PROJECTS > Eric's Brothers

Eric’s Brothers is an installation that reveals a narrative in three acts based on the position of the sun in the sky: morning, midday, and evening. The materials for Eric’s Brothers are three photographs printed on transparencies and cut into horizontal strips. The transparency strips are staggered and mounted perpendicular to individual panels. Sunlight activates the panels. An image is cast from the shadow of the transparency. When aligned correctly the shadows reveal a readable photograph on one panel, while the other two panels appear disjointed and abstract. Epic in scope, it relies on the earth’s rotation around the sun for animation. On a cloudy day the piece does not cast an image and remains sculptural.

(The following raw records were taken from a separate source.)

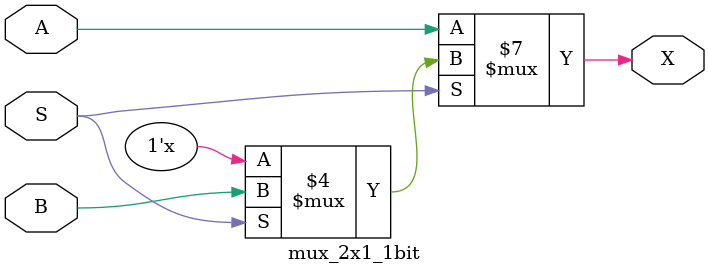
<source format=v>
module mux_2x1_1bit (
    input A, B,
    input S,
    output reg X
);

always @ (*) 
    begin
        if (S == 1'b0)
            X <= A;
        else if (S == 1'b1)
            X <= B;
    end
endmodule
</source>
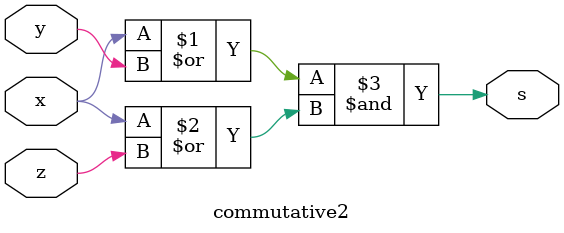
<source format=v>
module associative1(s, x, y, z);

output s;
input x, y, z;

assign s=(x|y)|z;

endmodule

module associative2(s, x, y, z);

output s;
input x, y, z;

assign s=x|(y|z);

endmodule

module commutative1(s, x, y, z);

output s;
input x, y, z;

assign s=x|(y&z);

endmodule

module commutative2(s, x, y, z);

output s;
input x, y, z;

assign s=(x|y)&(x|z);

endmodule

</source>
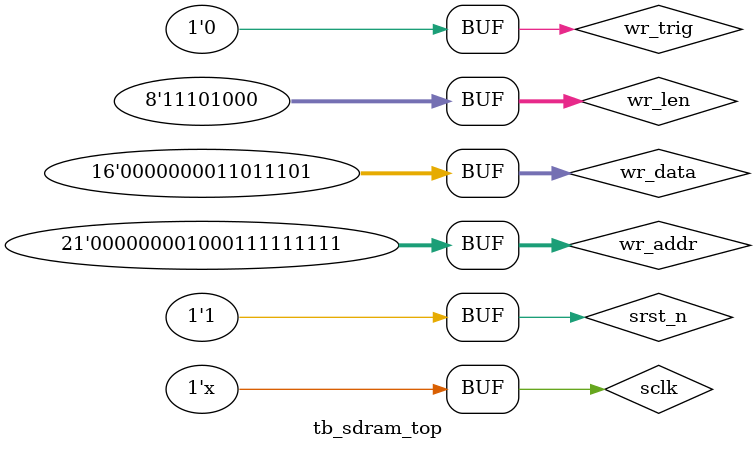
<source format=v>
`timescale 1ns/1ns

module tb_sdram_top;

reg					sclk;
reg					srst_n;

// Parameter and Internal Signals
wire				sdram_clk;
wire				sdram_cke;
wire				sdram_cs_n;
wire [ 1:0]			sdram_bank;
wire [11:0]			sdram_addr;
wire				sdram_ras_n;
wire				sdram_cas_n;
wire				sdram_we_n;
wire [ 1:0]			sdram_dqm;
wire [15:0]			sdram_dq;

reg                 wr_trig;
reg  [ 7:0]         wr_len;
reg  [15:0]         wr_data;
reg  [20:0]         wr_addr;
wire               	wr_data_en;

initial begin
	sclk = 1;
	srst_n = 0;
	#100
	srst_n = 1;
	wr_trig	= 1;
	wr_len = 0;
	wr_data = 0;
	wr_addr = 0;
	#200000
	write();
end

always	#10		sclk = ~ sclk;

task write();
	begin
		wr_trig	<=	1'b1;
		wr_len	<=	'd1000;
		wr_data	<=	'hdd;
		wr_addr	<=	'b1000_111_111_111;
		#20
		wr_trig	<=	1'b0;
	end
endtask

sdram_top sdram_top_inst (
	.sclk        		(sclk        		),
	.srst_n      		(srst_n      		),
	.sdram_clk   		(sdram_clk   		),
	.sdram_cke   		(sdram_cke   		),
	.sdram_cs_n  		(sdram_cs_n  		),
	.sdram_bank  		(sdram_bank  		),
	.sdram_addr  		(sdram_addr  		),
	.sdram_ras_n 		(sdram_ras_n 		),
	.sdram_cas_n 		(sdram_cas_n 		),
	.sdram_we_n  		(sdram_we_n  		),
	.sdram_dqm   		(sdram_dqm   		),
	.sdram_dq    		(sdram_dq    		),

	.wr_trig			(wr_trig			),
	.wr_len				(wr_len				),
	.wr_data			(wr_data			),
	.wr_addr			(wr_addr			),
	.wr_data_en			(wr_data_en			)
);


sdram_model_plus #(
	.addr_bits     		(12          		),
	.data_bits     		(16          		),
	.col_bits      		(9           		),
	.mem_sizes     		(2*1024*1024 		))
u_sdram_model_plus(
	.Dq    				(sdram_dq			),
	.Addr  				(sdram_addr			),
	.Ba    				(sdram_bank			),
	.Clk   				(sdram_clk			),
	.Cke   				(sdram_cke			),
	.Cs_n  				(sdram_cs_n			),
	.Ras_n 				(sdram_ras_n		),
	.Cas_n 				(sdram_cas_n		),
	.We_n  				(sdram_we_n			),
	.Dqm   				(sdram_dqm			),
	.Debug 				(1'b1				)
);


endmodule

</source>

The use of sunlight as activator references Daguerre’s Diorama in which large-scale landscape paintings became dramatized, showing the changes of seasons by manipulating daylight onto theater scrims. Eric’s Brothers also becomes a performance. It tells a story, relies upon optical magic, and interacts with the environment. As in theater the experience is never the same, creating an individual encounter based on the time of day and the viewer’s location. The narrative itself is cyclical. In the morning panel Eric and his brothers build a fire. The midday panel shows the monumental scale of the fire burning at night. The evening panel depicts the smoke that burned through the next day. The gestures evoke points of transition: building, burning, ash.

Eric was raised in public housing. His father worked in construction and eventually was able to start an independent construction business. The whole family worked for the business. Eric’s brothers were builders, his mother kept the books, and his uncle and father acted as both builders and managers. Eric’s family bought property and built a house with reclaimed wood that his father had collected throughout his years in construction. In 2009 the business collapsed with the housing bubble.

Eric’s Brothers is a conversation within layered cycles. The rise and fall of a family business is acted out in the inevitability of a constructed fire burning. The installation’s site and scale in the context of a city having experienced a housing boom echoes the larger economic crisis within the story of one family.